Create comfort in your leadership
Before Rubino could get too deep into setting out her vision, she had to deal with some of Molina’s ghosts. Previous visions had come and gone, and there are always concerns from employees when leadership sets out a new path. What Rubino has learned is that step No. 1 is to build confidence in your leadership. Whether you’re a new leader or just laying out a new path, help people understand you and your thinking so you’ll get feedback that will hone your vision and start earning buy-in.
“People come to leaders when they feel comfortable and they feel that folks are approachable,” she says. “The people closest to the work, they know stuff and they’ll tell you stuff, and they state the obvious sometimes.”
For Rubino, being approachable means she gets to use her well-honed sense of humor to help knock people’s guards down. But before you decide to start every meeting with your best “So-and-so walks into a bar line,” you need to realize being a funny boss is about tastefulness and putting the joke on yourself or the external pressures you’re facing.
“In my presentations, I have cartoons, and we call our budget crisis ‘As Sacramento Swirls’ starring Arnold Schwarzenegger,” she says. “You just weave that into the dialogue, into the conversation, you weave it into your presentations, and it just gets people to relax. … You have to not take yourself that seriously — and humor, I’ve found, in any circumstance, is a way to help people be comfortable.”
Further building up your approachability can come from giving people a comfortable setting. Rubino does “Lunches with Lisa” where anyone in the company can join her for lunch. The meetings are purposefully designed with no formal presentation or agenda, they just start with regular conversations and people are allowed to ask any question. Her ability to answer those honestly builds credibility. So does her follow-up. At one luncheon someone asked why Molina didn’t have a contract with a certain hospital. Rubino said it was probably too expensive.
“And she said, ‘Well, our patients go there anyhow,” Rubino says. “So I came back and ran a report, and we had spent millions of dollars at this hospital as a noncontracted provider, and guess what, we have a contract with them today.”

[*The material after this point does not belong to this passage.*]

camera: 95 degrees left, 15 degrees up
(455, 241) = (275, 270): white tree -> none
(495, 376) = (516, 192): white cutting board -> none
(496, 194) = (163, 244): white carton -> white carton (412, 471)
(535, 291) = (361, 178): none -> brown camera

Rubino circled back and told the woman how the information helped. Don’t always expect that much help, but your open mind encourages participation and starts buy-in.
All this doesn’t mean you’re getting invited to Friday happy hour, of course.

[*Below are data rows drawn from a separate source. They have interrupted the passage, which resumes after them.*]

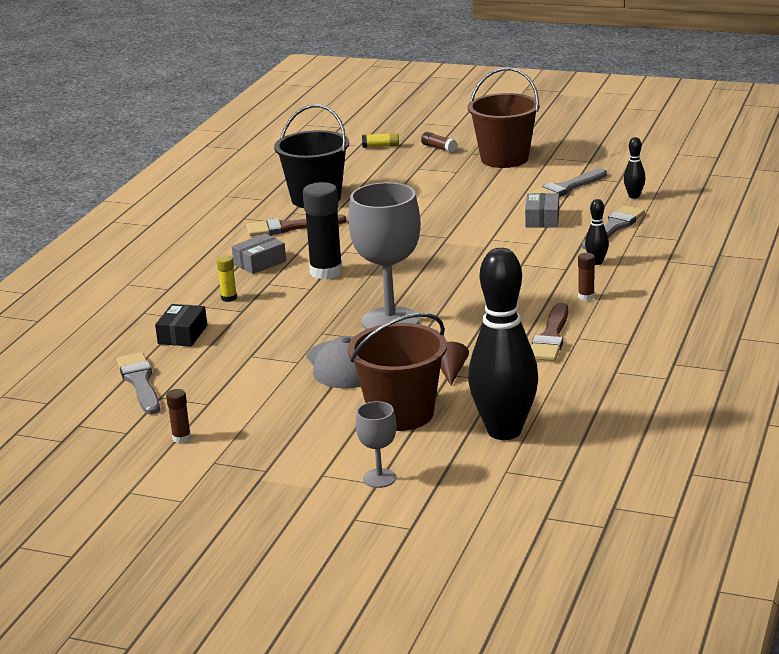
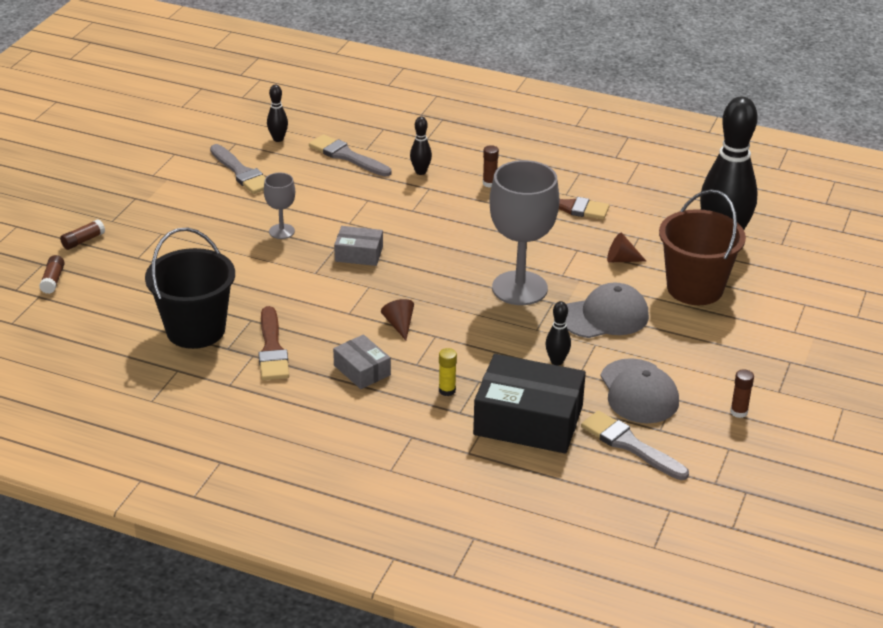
camera: 90 degrees left, 10 degrees up
(140, 382) = (630, 445): grey brush -> grey brush turned 60 degrees clockwise
(182, 334) = (528, 420): black box -> black box, size x1.96
(219, 385) = (639, 392): none -> grey cap
(269, 344) = (556, 361): none -> black bowling pin
(326, 272) = (399, 325): black glue stick -> brown cone
(379, 478) = (798, 302): grey goblet -> grey goblet (281, 231)
(381, 146) = (53, 280): yellow glue stick -> brown glue stick
(504, 159) = (141, 201): brown bucket -> none
(542, 219) = (312, 191): grey box -> grey box (359, 254)

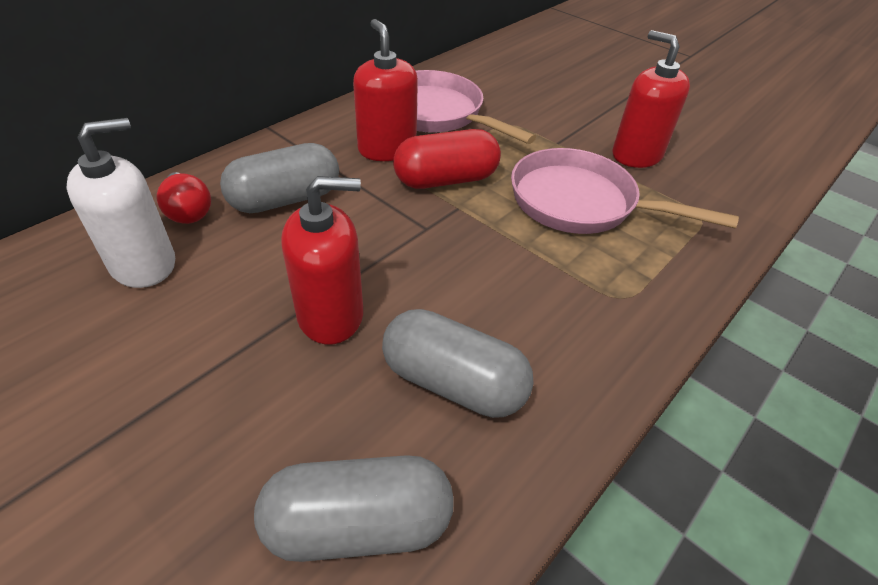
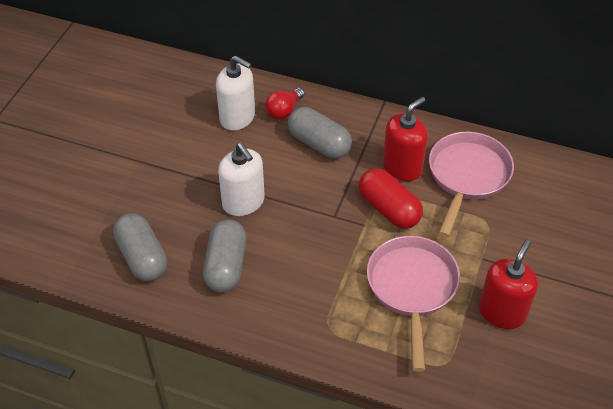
camera: 70 degrees right, 5 degrees up
(331, 315) = (243, 202): red soap dispenser -> white soap dispenser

“It’s probably safe to say they never see you not as the boss because you’re (always) the boss,” Rubino says. “… No matter what you do people aren’t going to be completely comfortable, but I just put myself in position to have people come to me. I’ve been here less than two years and I’ve already seen the culture shift. All it took was talking with people, setting a vision, steering a course, being visible, being honest and admitting that I don’t know everything.”
And even if you don’t have any good jokes, putting effort toward having people come to you will be helpful. Rubino watched one former boss who couldn’t find a way to let his guard down become a lonely general.
“Colin Powell said (that) you know as a leader in the military that you are in trouble when people stop asking you questions, stop coming to you with information, and I saw that so vividly with this guy because no one wanted to talk to him,” she says. “People wanted to get out of the room as fast as they could, and when you create that, you’re in trouble. So I’ve done everything in my power in my career to not have that.”